EXERCISE >>
I'd like the entries reproduced exactly, with all pictures omitted.

INFORMATION PROVIDED >>
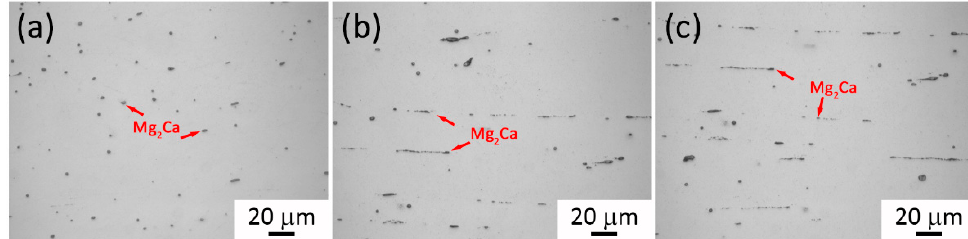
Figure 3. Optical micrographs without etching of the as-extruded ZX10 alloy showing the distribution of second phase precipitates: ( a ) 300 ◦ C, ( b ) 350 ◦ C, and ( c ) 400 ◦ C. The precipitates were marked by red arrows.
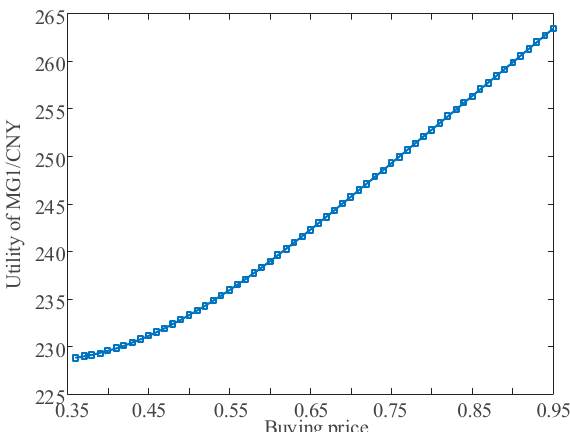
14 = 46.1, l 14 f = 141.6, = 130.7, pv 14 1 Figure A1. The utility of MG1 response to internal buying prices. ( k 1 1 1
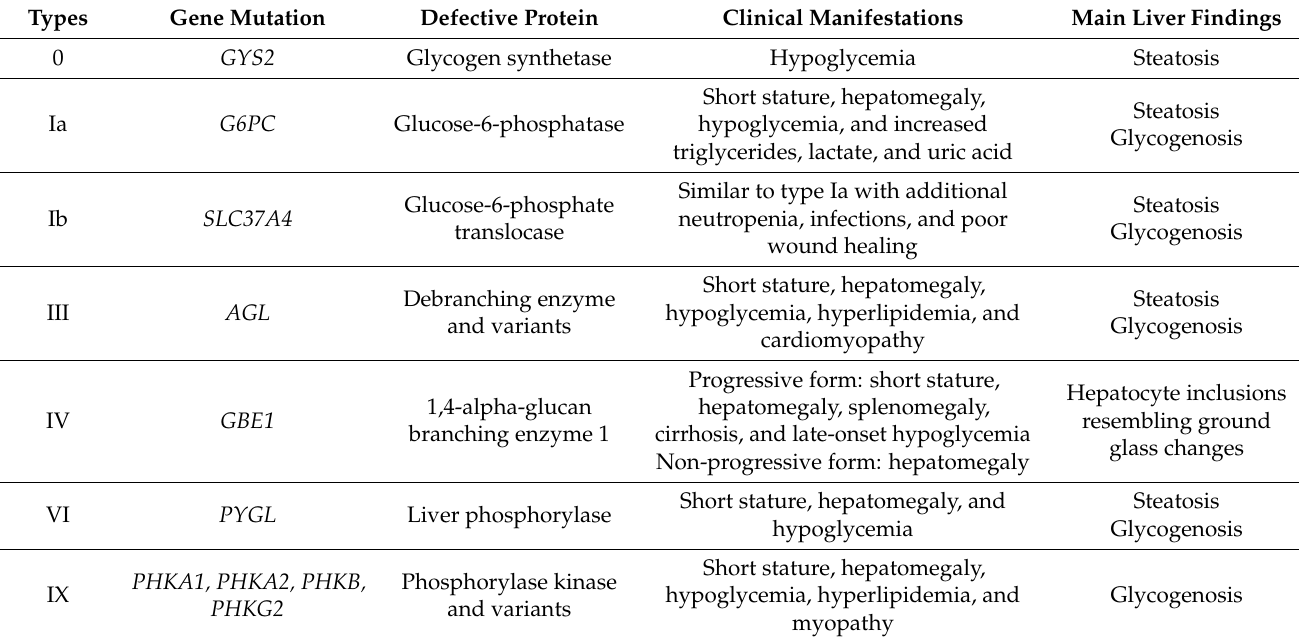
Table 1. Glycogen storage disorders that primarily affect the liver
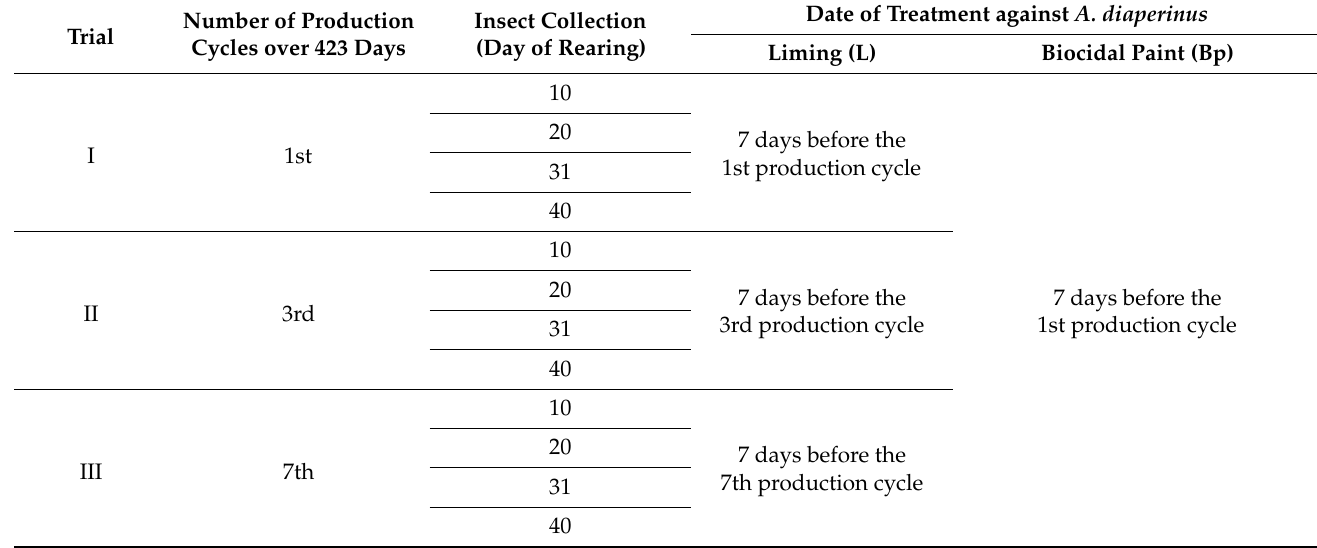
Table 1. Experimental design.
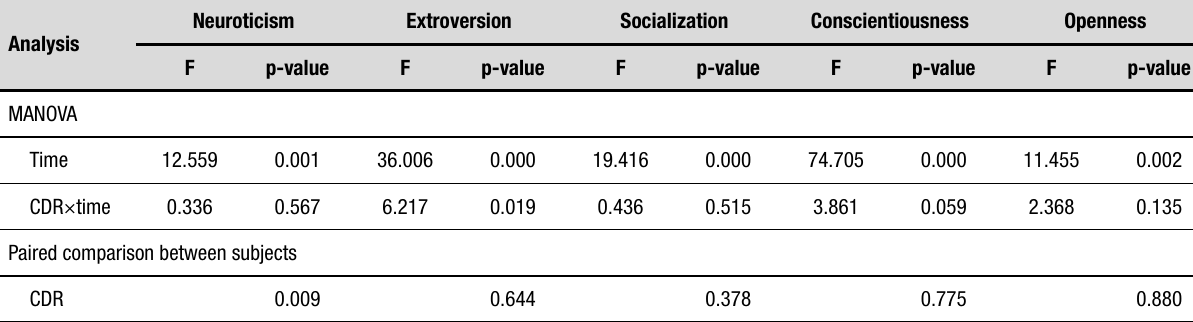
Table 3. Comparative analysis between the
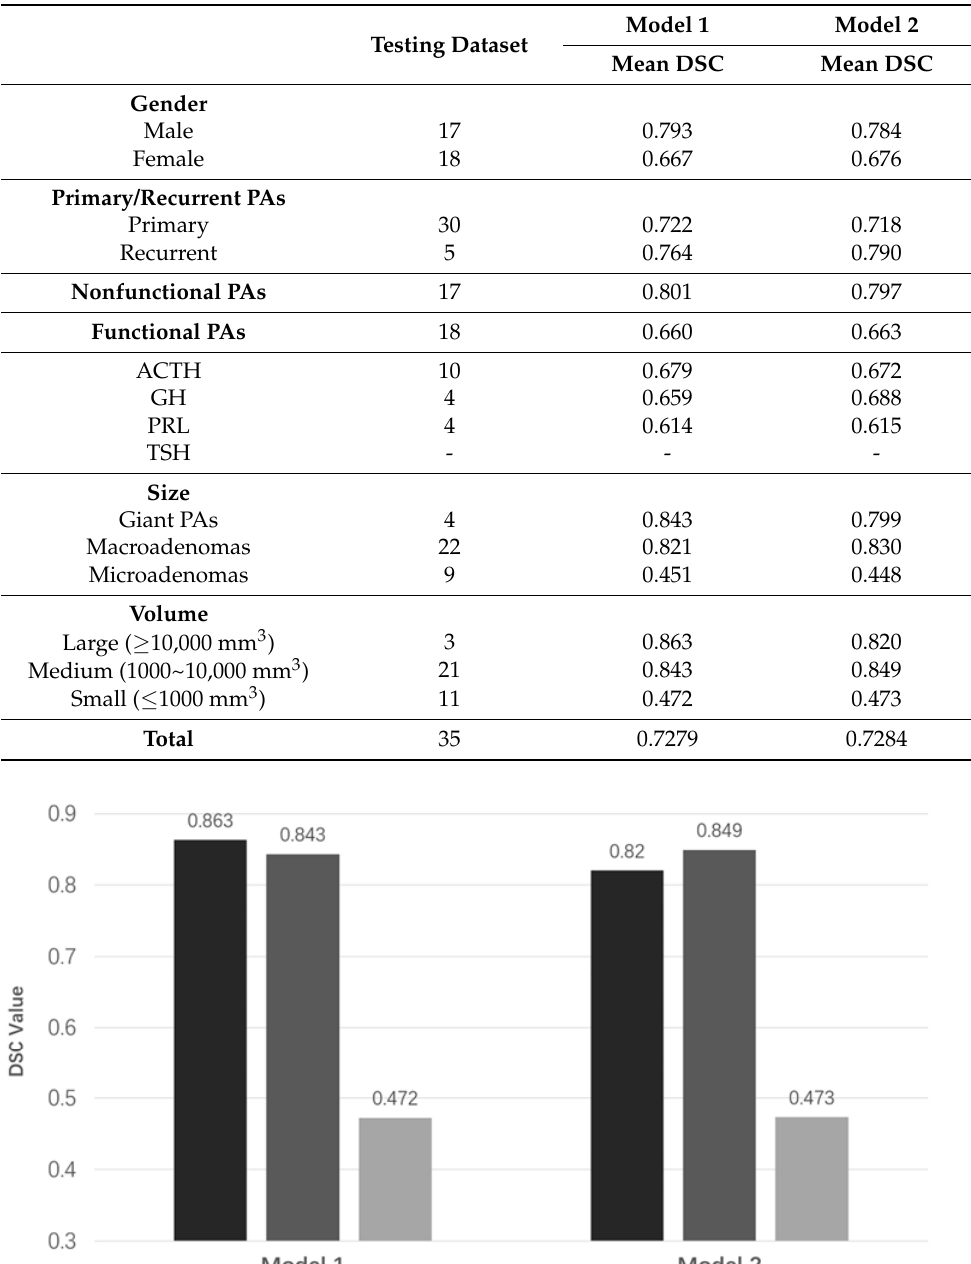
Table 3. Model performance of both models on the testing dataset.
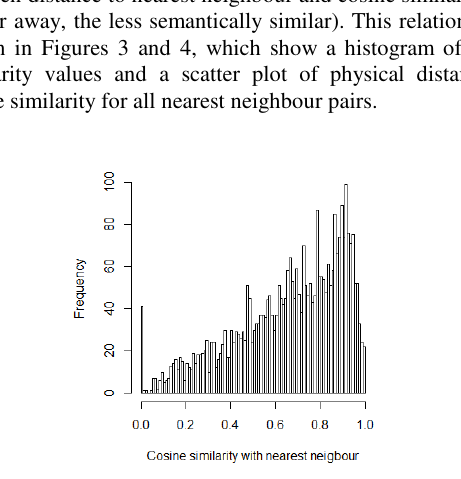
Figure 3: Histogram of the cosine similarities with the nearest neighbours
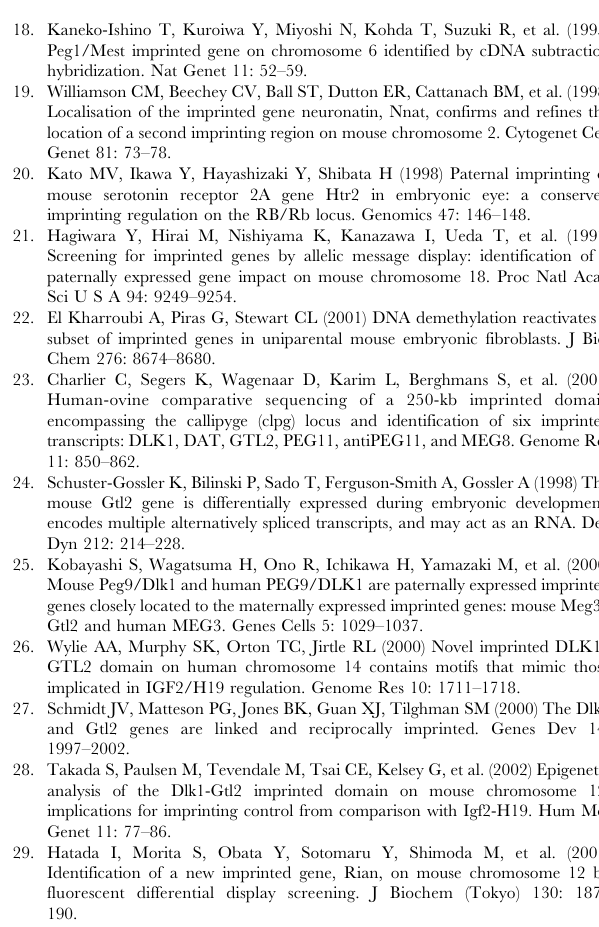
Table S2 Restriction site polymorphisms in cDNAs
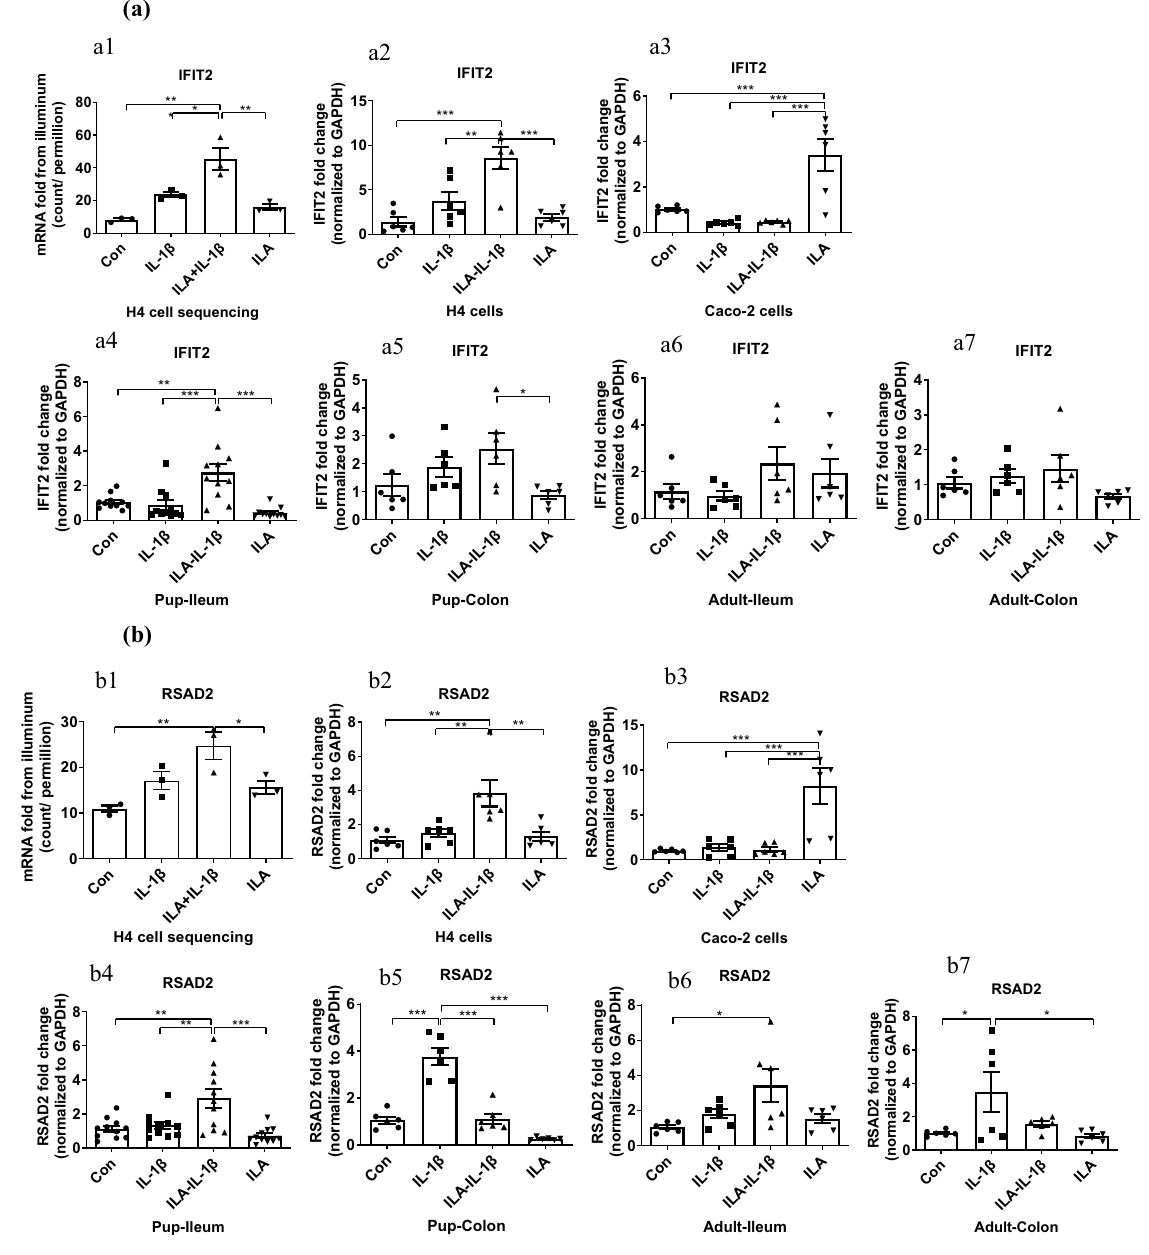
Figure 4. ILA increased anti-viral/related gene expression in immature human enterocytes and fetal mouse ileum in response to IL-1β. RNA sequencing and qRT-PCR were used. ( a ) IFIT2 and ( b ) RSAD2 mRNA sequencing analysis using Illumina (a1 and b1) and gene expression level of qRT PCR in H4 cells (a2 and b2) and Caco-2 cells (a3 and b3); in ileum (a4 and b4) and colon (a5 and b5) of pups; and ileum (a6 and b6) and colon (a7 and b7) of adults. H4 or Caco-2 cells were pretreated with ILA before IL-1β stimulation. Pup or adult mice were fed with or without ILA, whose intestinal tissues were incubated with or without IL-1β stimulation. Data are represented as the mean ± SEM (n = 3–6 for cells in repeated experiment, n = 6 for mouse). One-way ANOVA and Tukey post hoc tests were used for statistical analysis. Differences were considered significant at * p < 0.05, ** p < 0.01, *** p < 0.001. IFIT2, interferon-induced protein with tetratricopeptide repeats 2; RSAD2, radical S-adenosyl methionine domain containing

WRITTEN SOLUTION >>
Figure 3. Optical micrographs without etching of the as-extruded ZX10 alloy showing the distribution of second phase precipitates: ( a ) 300 ◦ C, ( b ) 350 ◦ C, and ( c ) 400 ◦ C. The precipitates were marked by red arrows.
14 = 46.1, l 14 f = 141.6, = 130.7, pv 14 1 Figure A1. The utility of MG1 response to internal buying prices. ( k 1 1 1
Table 1. Glycogen storage disorders that primarily affect the liver
Table 1. Experimental design.
Table 3. Comparative analysis between the
Table 3. Model performance of both models on the testing dataset.
Figure 3: Histogram of the cosine similarities with the nearest neighbours
Table S2 Restriction site polymorphisms in cDNAs
Figure 4. ILA increased anti-viral/related gene expression in immature human enterocytes and fetal mouse ileum in response to IL-1β. RNA sequencing and qRT-PCR were used. ( a ) IFIT2 and ( b ) RSAD2 mRNA sequencing analysis using Illumina (a1 and b1) and gene expression level of qRT PCR in H4 cells (a2 and b2) and Caco-2 cells (a3 and b3); in ileum (a4 and b4) and colon (a5 and b5) of pups; and ileum (a6 and b6) and colon (a7 and b7) of adults. H4 or Caco-2 cells were pretreated with ILA before IL-1β stimulation. Pup or adult mice were fed with or without ILA, whose intestinal tissues were incubated with or without IL-1β stimulation. Data are represented as the mean ± SEM (n = 3–6 for cells in repeated experiment, n = 6 for mouse). One-way ANOVA and Tukey post hoc tests were used for statistical analysis. Differences were considered significant at * p < 0.05, ** p < 0.01, *** p < 0.001. IFIT2, interferon-induced protein with tetratricopeptide repeats 2; RSAD2, radical S-adenosyl methionine domain containing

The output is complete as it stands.